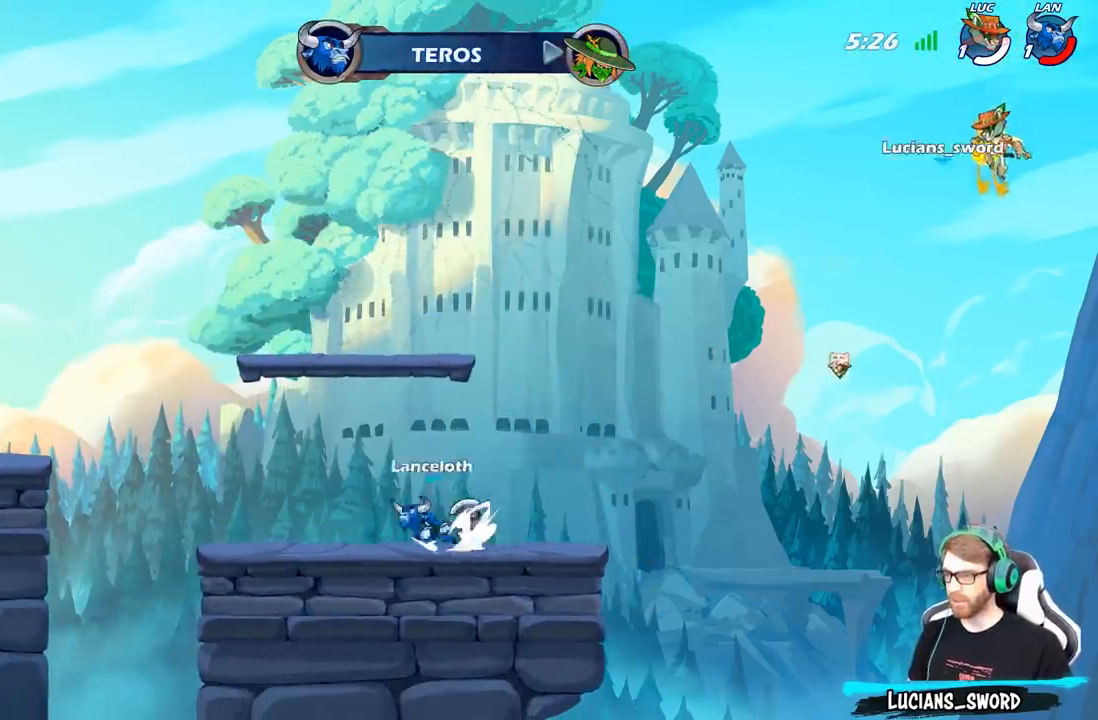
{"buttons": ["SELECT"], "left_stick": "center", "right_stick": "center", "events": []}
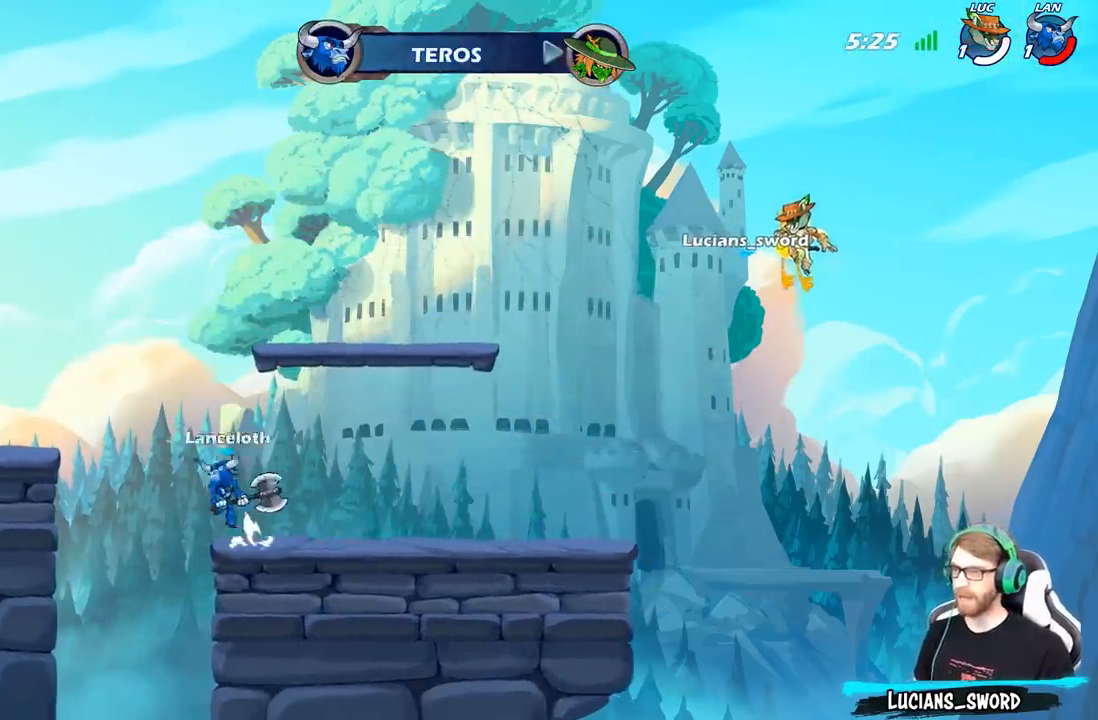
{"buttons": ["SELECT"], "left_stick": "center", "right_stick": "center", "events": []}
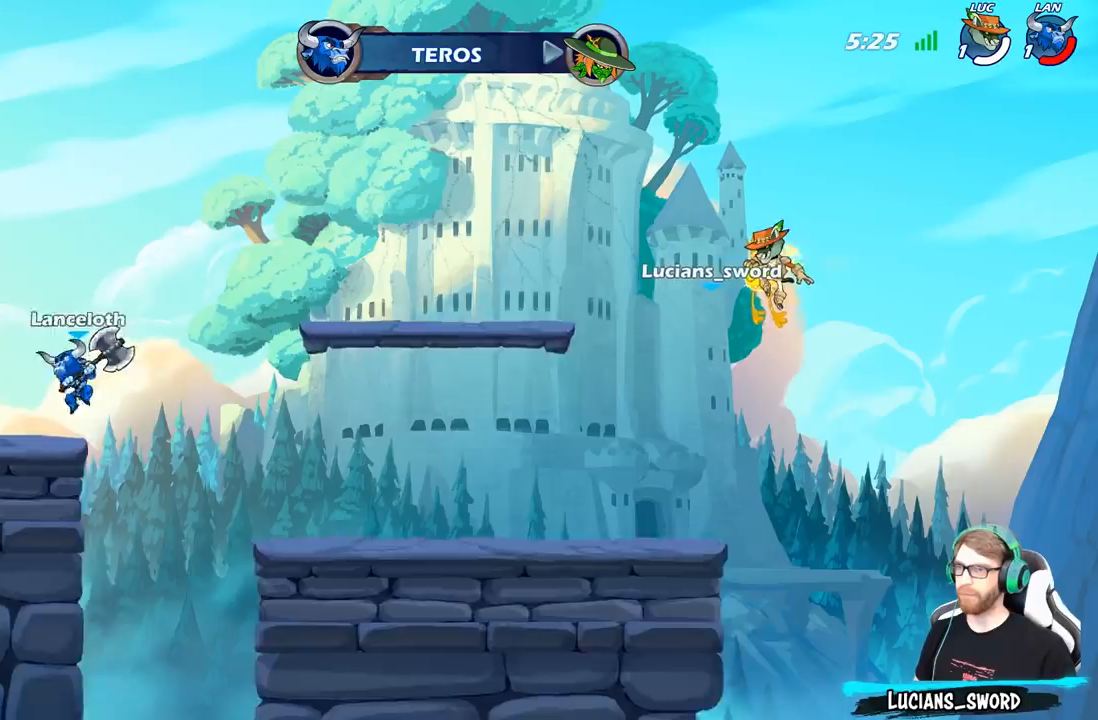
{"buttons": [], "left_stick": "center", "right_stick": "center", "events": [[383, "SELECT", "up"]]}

Instructions for the task: Reproduce the listing verbatim, pictures excluded.

Result of the task:
{"buttons": ["SELECT"], "left_stick": "center", "right_stick": "center", "events": []}
{"buttons": ["SELECT"], "left_stick": "center", "right_stick": "center", "events": []}
{"buttons": [], "left_stick": "center", "right_stick": "center", "events": [[383, "SELECT", "up"]]}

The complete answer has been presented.